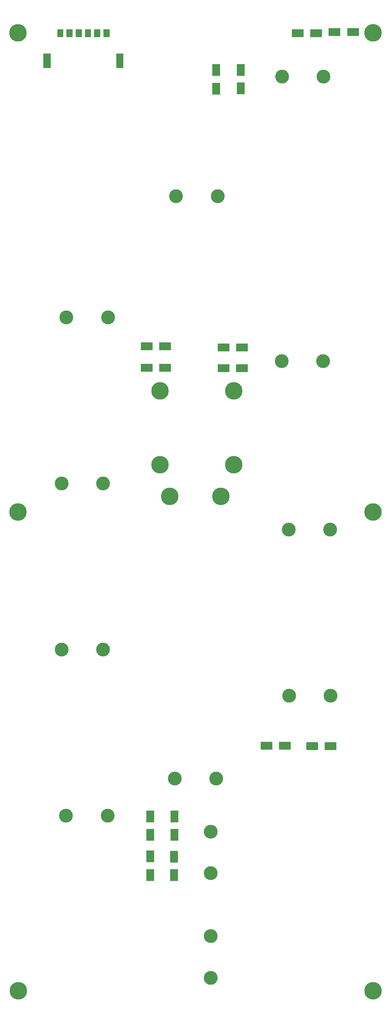
<source format=gts>
%TF.GenerationSoftware,KiCad,Pcbnew,9.0.1*%
%TF.CreationDate,2025-04-22T22:29:05-07:00*%
%TF.ProjectId,Stationary_X_Panel,53746174-696f-46e6-9172-795f585f5061,1.6*%
%TF.SameCoordinates,Original*%
%TF.FileFunction,Soldermask,Top*%
%TF.FilePolarity,Negative*%
%FSLAX46Y46*%
G04 Gerber Fmt 4.6, Leading zero omitted, Abs format (unit mm)*
G04 Created by KiCad (PCBNEW 9.0.1) date 2025-04-22 22:29:05*
%MOMM*%
%LPD*%
G01*
G04 APERTURE LIST*
%ADD10C,0.010000*%
%ADD11C,2.600000*%
%ADD12C,3.800000*%
%ADD13C,3.000000*%
%ADD14R,2.500000X1.700000*%
%ADD15R,1.700000X2.500000*%
G04 APERTURE END LIST*
D10*
%TO.C,J2*%
X39221200Y-31521200D02*
X37718800Y-31521200D01*
X37718800Y-28468800D01*
X39221200Y-28468800D01*
X39221200Y-31521200D01*
G36*
X39221200Y-31521200D02*
G01*
X37718800Y-31521200D01*
X37718800Y-28468800D01*
X39221200Y-28468800D01*
X39221200Y-31521200D01*
G37*
X41991200Y-24821200D02*
X40738800Y-24821200D01*
X40738800Y-23218800D01*
X41991200Y-23218800D01*
X41991200Y-24821200D01*
G36*
X41991200Y-24821200D02*
G01*
X40738800Y-24821200D01*
X40738800Y-23218800D01*
X41991200Y-23218800D01*
X41991200Y-24821200D01*
G37*
X43991200Y-24821200D02*
X42738800Y-24821200D01*
X42738800Y-23218800D01*
X43991200Y-23218800D01*
X43991200Y-24821200D01*
G36*
X43991200Y-24821200D02*
G01*
X42738800Y-24821200D01*
X42738800Y-23218800D01*
X43991200Y-23218800D01*
X43991200Y-24821200D01*
G37*
X45991200Y-24821200D02*
X44738800Y-24821200D01*
X44738800Y-23218800D01*
X45991200Y-23218800D01*
X45991200Y-24821200D01*
G36*
X45991200Y-24821200D02*
G01*
X44738800Y-24821200D01*
X44738800Y-23218800D01*
X45991200Y-23218800D01*
X45991200Y-24821200D01*
G37*
X47991200Y-24821200D02*
X46738800Y-24821200D01*
X46738800Y-23218800D01*
X47991200Y-23218800D01*
X47991200Y-24821200D01*
G36*
X47991200Y-24821200D02*
G01*
X46738800Y-24821200D01*
X46738800Y-23218800D01*
X47991200Y-23218800D01*
X47991200Y-24821200D01*
G37*
X49991200Y-24821200D02*
X48738800Y-24821200D01*
X48738800Y-23218800D01*
X49991200Y-23218800D01*
X49991200Y-24821200D01*
G36*
X49991200Y-24821200D02*
G01*
X48738800Y-24821200D01*
X48738800Y-23218800D01*
X49991200Y-23218800D01*
X49991200Y-24821200D01*
G37*
X51991200Y-24821200D02*
X50738800Y-24821200D01*
X50738800Y-23218800D01*
X51991200Y-23218800D01*
X51991200Y-24821200D01*
G36*
X51991200Y-24821200D02*
G01*
X50738800Y-24821200D01*
X50738800Y-23218800D01*
X51991200Y-23218800D01*
X51991200Y-24821200D01*
G37*
X55011200Y-31521200D02*
X53508800Y-31521200D01*
X53508800Y-28468800D01*
X55011200Y-28468800D01*
X55011200Y-31521200D01*
G36*
X55011200Y-31521200D02*
G01*
X53508800Y-31521200D01*
X53508800Y-28468800D01*
X55011200Y-28468800D01*
X55011200Y-31521200D01*
G37*
%TD*%
D11*
%TO.C,H12*%
X109240000Y-127760000D03*
D12*
X109240000Y-127760000D03*
%TD*%
D13*
%TO.C,SC8*%
X98450000Y-95070000D03*
X89450000Y-95070000D03*
%TD*%
D14*
%TO.C,D14*%
X64150000Y-91920000D03*
X60150000Y-91920000D03*
%TD*%
D15*
%TO.C,D6*%
X66102000Y-202450000D03*
X66102000Y-206450000D03*
%TD*%
D13*
%TO.C,SC2*%
X51750000Y-85595000D03*
X42750000Y-85595000D03*
%TD*%
D15*
%TO.C,D4*%
X60900000Y-193750000D03*
X60900000Y-197750000D03*
%TD*%
%TO.C,D2*%
X75250000Y-32050000D03*
X75250000Y-36050000D03*
%TD*%
D11*
%TO.C,H8*%
X32260000Y-231510000D03*
D12*
X32260000Y-231510000D03*
%TD*%
D13*
%TO.C,SC1*%
X66525000Y-59345000D03*
X75525000Y-59345000D03*
%TD*%
%TO.C,SC12*%
X74080000Y-206030000D03*
X74080000Y-197030000D03*
%TD*%
%TO.C,SC11*%
X75240000Y-185520000D03*
X66240000Y-185520000D03*
%TD*%
D14*
%TO.C,D3*%
X64140000Y-96520000D03*
X60140000Y-96520000D03*
%TD*%
%TO.C,D11*%
X90150000Y-178430000D03*
X86150000Y-178430000D03*
%TD*%
D15*
%TO.C,D5*%
X60900000Y-202400000D03*
X60900000Y-206400000D03*
%TD*%
D13*
%TO.C,SC9*%
X99970000Y-131590000D03*
X90970000Y-131590000D03*
%TD*%
D11*
%TO.C,H9*%
X32240000Y-127750000D03*
D12*
X32240000Y-127750000D03*
%TD*%
D15*
%TO.C,D1*%
X80600000Y-32000000D03*
X80600000Y-36000000D03*
%TD*%
D11*
%TO.C,H3*%
X63000000Y-117500000D03*
D12*
X63000000Y-117500000D03*
%TD*%
D14*
%TO.C,D8*%
X76850000Y-92120000D03*
X80850000Y-92120000D03*
%TD*%
D13*
%TO.C,SC7*%
X89500000Y-33500000D03*
X98500000Y-33500000D03*
%TD*%
D11*
%TO.C,H10*%
X32250000Y-24010000D03*
D12*
X32250000Y-24010000D03*
%TD*%
D11*
%TO.C,H2*%
X76265000Y-124425000D03*
D12*
X76265000Y-124425000D03*
%TD*%
D13*
%TO.C,SC6*%
X74080000Y-228670000D03*
X74080000Y-219670000D03*
%TD*%
D11*
%TO.C,H5*%
X63000000Y-101500000D03*
D12*
X63000000Y-101500000D03*
%TD*%
D13*
%TO.C,SC5*%
X51665000Y-193595000D03*
X42665000Y-193595000D03*
%TD*%
D11*
%TO.C,H7*%
X109240000Y-231500000D03*
D12*
X109240000Y-231500000D03*
%TD*%
D11*
%TO.C,H4*%
X79000000Y-117500000D03*
D12*
X79000000Y-117500000D03*
%TD*%
D14*
%TO.C,D13*%
X92915000Y-24095000D03*
X96915000Y-24095000D03*
%TD*%
%TO.C,D9*%
X76820000Y-96590000D03*
X80820000Y-96590000D03*
%TD*%
D15*
%TO.C,D12*%
X66200000Y-193700000D03*
X66200000Y-197700000D03*
%TD*%
D11*
%TO.C,H11*%
X109260000Y-24000000D03*
D12*
X109260000Y-24000000D03*
%TD*%
D13*
%TO.C,SC4*%
X50665000Y-157595000D03*
X41665000Y-157595000D03*
%TD*%
%TO.C,SC3*%
X50680000Y-121595000D03*
X41680000Y-121595000D03*
%TD*%
D14*
%TO.C,D10*%
X100060000Y-178520000D03*
X96060000Y-178520000D03*
%TD*%
D13*
%TO.C,SC10*%
X100020000Y-167610000D03*
X91020000Y-167610000D03*
%TD*%
D11*
%TO.C,H6*%
X79000000Y-101500000D03*
D12*
X79000000Y-101500000D03*
%TD*%
D11*
%TO.C,H1*%
X65165000Y-124425000D03*
D12*
X65165000Y-124425000D03*
%TD*%
D14*
%TO.C,D7*%
X100915000Y-23845000D03*
X104915000Y-23845000D03*
%TD*%
M02*

</source>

* Task instructions: Go through the listing above and pull out each line containing the word "KiCad".

* Answer for the task:
%TF.GenerationSoftware,KiCad,Pcbnew,9.0.1*%
G04 Created by KiCad (PCBNEW 9.0.1) date 2025-04-22 22:29:05*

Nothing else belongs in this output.